In 1837, following seven months of work and at the expense of a large fortune, Major-General Sir Richard William Howard Vyse (1784-1853), with his team of a hundred assistants, re-opened the forced entry to the Great Pyramid at Gizeh, made originally by Al Mamoun early in the ninth century AD. He also rediscovered the corner-sockets previously uncovered by the French in 1799. When Vyse decided to clear away some debris by the pyramid, he discovered two of the original polished limestone casing stones.
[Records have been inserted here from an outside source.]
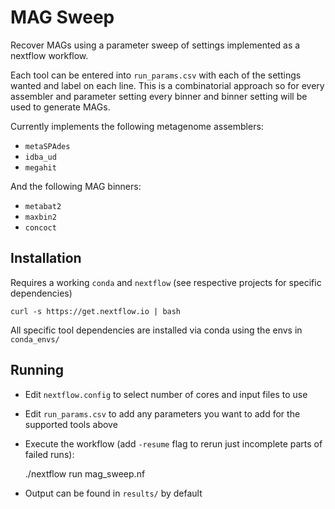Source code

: # MAG Sweep

Recover MAGs using a parameter sweep of settings implemented as a nextflow workflow.

Each tool can be entered into `run_params.csv` with each of the settings wanted and label on each line.
This is a combinatorial approach so for every assembler and parameter setting every binner and binner setting will be used to generate MAGs.

Currently implements the following metagenome assemblers:

- `metaSPAdes`
- `idba_ud`
- `megahit`

And the following MAG binners:

- `metabat2`
- `maxbin2`
- `concoct`

## Installation

Requires a working `conda` and `nextflow` (see respective projects for specific dependencies)

    curl -s https://get.nextflow.io | bash

All specific tool dependencies are installed via conda using the envs in `conda_envs/`

## Running

- Edit `nextflow.config` to select number of cores and input files to use
- Edit `run_params.csv` to add any parameters you want to add for the supported
tools above
- Execute the workflow (add `-resume` flag to rerun just incomplete parts of failed runs):

    ./nextflow run mag_sweep.nf

- Output can be found in `results/` by default


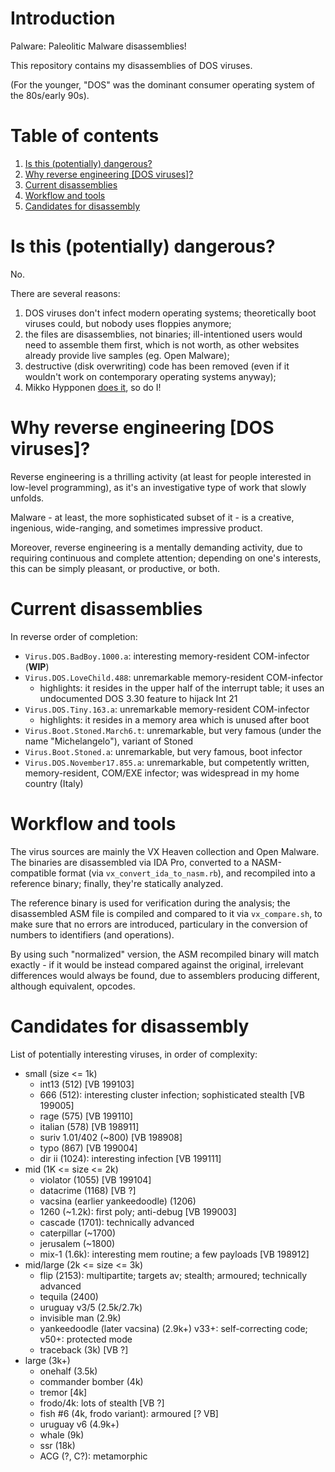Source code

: # Introduction #

Palware: Paleolitic Malware disassemblies!

This repository contains my disassemblies of DOS viruses.

(For the younger, "DOS" was the dominant consumer operating system of the 80s/early 90s).

# Table of contents #

1. [Is this (potentially) dangerous?](#is-this-potentially-dangerous)
2. [Why reverse engineering [DOS viruses]?](#why-reverse-engineering-dos-viruses)
3. [Current disassemblies](#current-disassemblies)
4. [Workflow and tools](#workflow-and-tools)
5. [Candidates for disassembly](#candidates-for-disassembly)

# Is this (potentially) dangerous? #

No.

There are several reasons:

1. DOS viruses don't infect modern operating systems; theoretically boot viruses could, but nobody uses floppies anymore;
2. the files are disassemblies, not binaries; ill-intentioned users would need to assemble them first, which is not worth, as other websites already provide live samples (eg. Open Malware);
3. destructive (disk overwriting) code has been removed (even if it wouldn't work on contemporary operating systems anyway);
4. Mikko Hypponen [does it](https://archive.org/details/malwaremuseum), so do I!

# Why reverse engineering [DOS viruses]? #

Reverse engineering is a thrilling activity (at least for people interested in low-level programming), as it's an investigative type of work that slowly unfolds.

Malware - at least, the more sophisticated subset of it - is a creative, ingenious, wide-ranging, and sometimes impressive product.

Moreover, reverse engineering is a mentally demanding activity, due to requiring continuous and complete attention; depending on one's interests, this can be simply pleasant, or productive, or both.

# Current disassemblies #

In reverse order of completion:

- `Virus.DOS.BadBoy.1000.a`: interesting memory-resident COM-infector (**WIP**)
- `Virus.DOS.LoveChild.488`: unremarkable memory-resident COM-infector
  - highlights: it resides in the upper half of the interrupt table; it uses an undocumented DOS 3.30 feature to hijack Int 21
- `Virus.DOS.Tiny.163.a`: unremarkable memory-resident COM-infector
  - highlights: it resides in a memory area which is unused after boot
- `Virus.Boot.Stoned.March6.t`: unremarkable, but very famous (under the name "Michelangelo"), variant of Stoned
- `Virus.Boot.Stoned.a`: unremarkable, but very famous, boot infector
- `Virus.DOS.November17.855.a`: unremarkable, but competently written, memory-resident, COM/EXE infector; was widespread in my home country (Italy)

# Workflow and tools #

The virus sources are mainly the VX Heaven collection and Open Malware. The binaries are disassembled via IDA Pro, converted to a NASM-compatible format (via `vx_convert_ida_to_nasm.rb`), and recompiled into a reference binary; finally,  they're statically analyzed.

The reference binary is used for verification during the analysis; the disassembled ASM file is compiled and compared to it via `vx_compare.sh`, to make sure that no errors are introduced, particulary in the conversion of numbers to identifiers (and operations).

By using such "normalized" version, the ASM recompiled binary will match exactly - if it would be instead compared against the original, irrelevant differences would always be found, due to assemblers producing different, although equivalent, opcodes.

# Candidates for disassembly #

List of potentially interesting viruses, in order of complexity:

- small (size <= 1k)
  - int13 (512) [VB 199103]
  - 666 (512): interesting cluster infection; sophisticated stealth [VB 199005]
  - rage (575) [VB 199110]
  - italian (578) [VB 198911]
  - suriv 1.01/402 (~800) [VB 198908]
  - typo (867) [VB 199004]
  - dir ii (1024): interesting infection [VB 199111]
- mid  (1K <= size <= 2k)
  - violator (1055) [VB 199104]
  - datacrime (1168) [VB ?]
  - vacsina (earlier yankeedoodle) (1206)
  - 1260 (~1.2k): first poly; anti-debug [VB 199003]
  - cascade (1701): technically advanced
  - caterpillar (~1700)
  - jerusalem (~1800)
  - mix-1 (1.6k): interesting mem routine; a few payloads [VB 198912]
- mid/large   (2k <= size <= 3k)
  - flip (2153): multipartite; targets av; stealth; armoured; technically advanced
  - tequila (2400)
  - uruguay v3/5 (2.5k/2.7k)
  - invisible man (2.9k)
  - yankeedoodle (later vacsina) (2.9k+) v33+: self-correcting code; v50+: protected mode
  - traceback (3k) [VB ?]
- large (3k+)
  - onehalf (3.5k)
  - commander bomber (4k)
  - tremor [4k]
  - frodo/4k: lots of stealth [VB ?]
  - fish #6 (4k, frodo variant): armoured [? VB]
  - uruguay v6 (4.9k+)
  - whale (9k)
  - ssr (18k)
  - ACG (?, C?): metamorphic
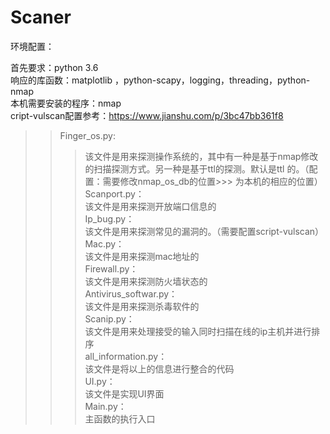 # Scaner


环境配置：

首先要求：python 3.6</br>
响应的库函数：matplotlib ，python-scapy，logging，threading，python-nmap</br>
本机需要安装的程序：nmap</br>
cript-vulscan配置参考：https://www.jianshu.com/p/3bc47bb361f8</br>


>> Finger_os.py:</br>
>>> 该文件是用来探测操作系统的，其中有一种是基于nmap修改的扫描探测方式。另一种是基于ttl的探测。默认是ttl	的。（配置：需要修改nmap_os_db的位置>>> 为本机的相应的位置）</br>
>> Scanport.py：</br>
>>> 该文件是用来探测开放端口信息的</br>
>> Ip_bug.py：</br>
>>> 该文件是用来探测常见的漏洞的。（需要配置script-vulscan）</br>
>> Mac.py：</br>
>>> 该文件是用来探测mac地址的</br>
Firewall.py：</br>
>>> 该文件是用来探测防火墙状态的</br>
>> Antivirus_softwar.py：</br>
>>> 该文件是用来探测杀毒软件的</br>
>> Scanip.py：</br>
>>> 该文件是用来处理接受的输入同时扫描在线的ip主机并进行排序</br>
>> all_information.py：</br>
>>> 该文件是将以上的信息进行整合的代码</br>
>> UI.py：</br>
>>> 该文件是实现UI界面</br>
>> Main.py：</br>
>>> 主函数的执行入口</br>
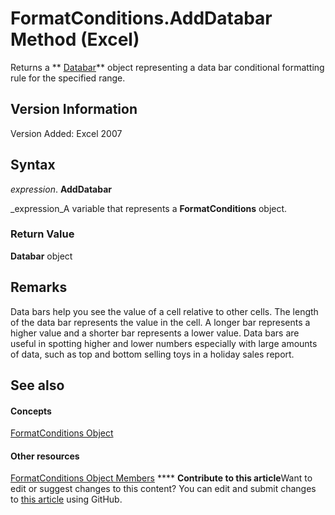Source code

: 
# FormatConditions.AddDatabar Method (Excel)

Returns a  ** [Databar](2684e913-c278-e6be-ba9d-053b6ad58bae.md)** object representing a data bar conditional formatting rule for the specified range.


## Version Information

Version Added: Excel 2007 


## Syntax

 _expression_. **AddDatabar**

 _expression_A variable that represents a  **FormatConditions** object.


### Return Value

 **Databar** object


## Remarks

Data bars help you see the value of a cell relative to other cells. The length of the data bar represents the value in the cell. A longer bar represents a higher value and a shorter bar represents a lower value. Data bars are useful in spotting higher and lower numbers especially with large amounts of data, such as top and bottom selling toys in a holiday sales report.


## See also


#### Concepts


 [FormatConditions Object](2486d4b4-605c-76d8-132a-694c0c600a81.md)
#### Other resources


 [FormatConditions Object Members](0e5a3774-fe65-597f-9b97-3bba637b55cc.md)
****   **Contribute to this article**Want to edit or suggest changes to this content? You can edit and submit changes to  [this article](https://github.com/jhershey00/VBA_Excel_Test/OpenXMLCon/articles/4e22e749-860b-4224-b983-ba6dbbc7096a.md) using GitHub.

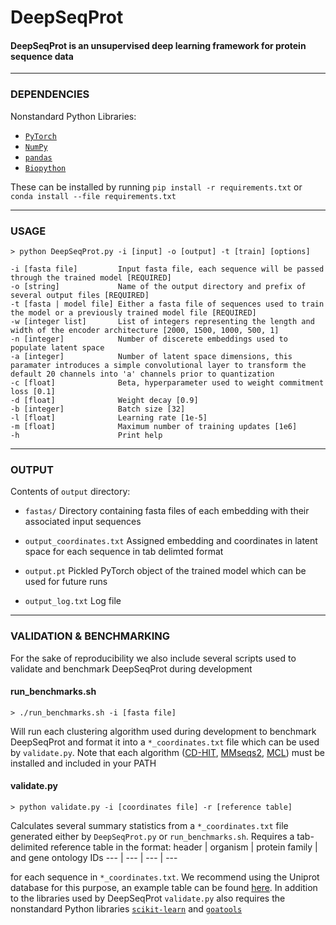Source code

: # DeepSeqProt

#### DeepSeqProt is an unsupervised deep learning framework for protein sequence data

---
### DEPENDENCIES
Nonstandard Python Libraries:
- [`PyTorch`](https://pytorch.org)
- [`NumPy`](https://numpy.org/)
- [`pandas`](https://pandas.pydata.org/)
- [`Biopython`](https://biopython.org/)

These can be installed by running `pip install -r requirements.txt` or `conda install --file requirements.txt`

---
### USAGE

```
> python DeepSeqProt.py -i [input] -o [output] -t [train] [options]

-i [fasta file]         Input fasta file, each sequence will be passed through the trained model [REQUIRED]
-o [string]             Name of the output directory and prefix of several output files [REQUIRED]
-t [fasta | model file] Either a fasta file of sequences used to train the model or a previously trained model file [REQUIRED]
-w [integer list]       List of integers representing the length and width of the encoder architecture [2000, 1500, 1000, 500, 1]
-n [integer]            Number of discerete embeddings used to populate latent space
-a [integer]            Number of latent space dimensions, this paramater introduces a simple convolutional layer to transform the default 20 channels into 'a' channels prior to quantization
-c [float]              Beta, hyperparameter used to weight commitment loss [0.1]
-d [float]              Weight decay [0.9]
-b [integer]            Batch size [32]
-l [float]              Learning rate [1e-5]
-m [float]              Maximum number of training updates [1e6]
-h                      Print help
```

---
### OUTPUT
Contents of `output` directory:

- `fastas/` Directory containing fasta files of each embedding with their associated input sequences

- `output_coordinates.txt` Assigned embedding and coordinates in latent space for each sequence in tab delimted format

- `output.pt` Pickled PyTorch object of the trained model which can be used for future runs

- `output_log.txt` Log file

---

### VALIDATION & BENCHMARKING
For the sake of reproducibility we also include several scripts used to validate and benchmark DeepSeqProt during development

#### run_benchmarks.sh
```
> ./run_benchmarks.sh -i [fasta file]
```
Will run each clustering algorithm used during development to benchmark DeepSeqProt and format it into a `*_coordinates.txt` file which can be used by `validate.py`. Note that each algorithm ([CD-HIT](https://github.com/weizhongli/cdhit0), [MMseqs2](https://github.com/soedinglab/mmseqs2), [MCL](https://micans.org/mcl/man/mcl.html)) must be installed and included in your PATH

#### validate.py
```
> python validate.py -i [coordinates file] -r [reference table]
```
Calculates several summary statistics from a `*_coordinates.txt` file generated either by `DeepSeqProt.py` or `run_benchmarks.sh`. Requires a tab-delimited reference table in the format:
header | organism | protein family | and gene ontology IDs 
 --- | --- | --- | --- 
 
for each sequence in `*_coordinates.txt`. We recommend using the Uniprot database for this purpose, an example table can be found [here](https://www.uniprot.org/uniprot/?query=amphipod&format=tab&limit=10&columns=id,organism,families,go-id&sort=score). In addition to the libraries used by DeepSeqProt `validate.py` also requires the nonstandard Python libraries [`scikit-learn`](https://scikit-learn.org/stable/) and [`goatools`](https://github.com/tanghaibao/goatools)
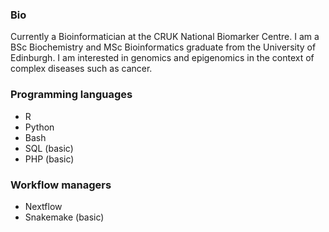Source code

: ### Bio

Currently a Bioinformatician at the CRUK National Biomarker Centre. I am a BSc Biochemistry and MSc Bioinformatics graduate from the University of Edinburgh. I am interested in genomics and epigenomics in the context of complex diseases such as cancer.

### Programming languages

- R
- Python
- Bash
- SQL (basic)
- PHP (basic)

### Workflow managers

- Nextflow
- Snakemake (basic)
George Henry Andrews (1816-98) accompanied Howard Vyse to Egypt and served as an engineer and illustrator. Arundale prepared many of the illustrations for Howard-Vyse’s three-volume Operations Carried on at the Pyramids of Gizeh (London, 1840-42), based on his excavation at Gizeh between 1835 and 1837.
Arundale was already familiar with the area: in 1832, he had joined Robert Hay as a member of the Egyptologist’s team of artists and architects during his second recording expedition to Egypt (1829-34). He made numerous sketches and drawings on that trip, many of which are now in the British Museum.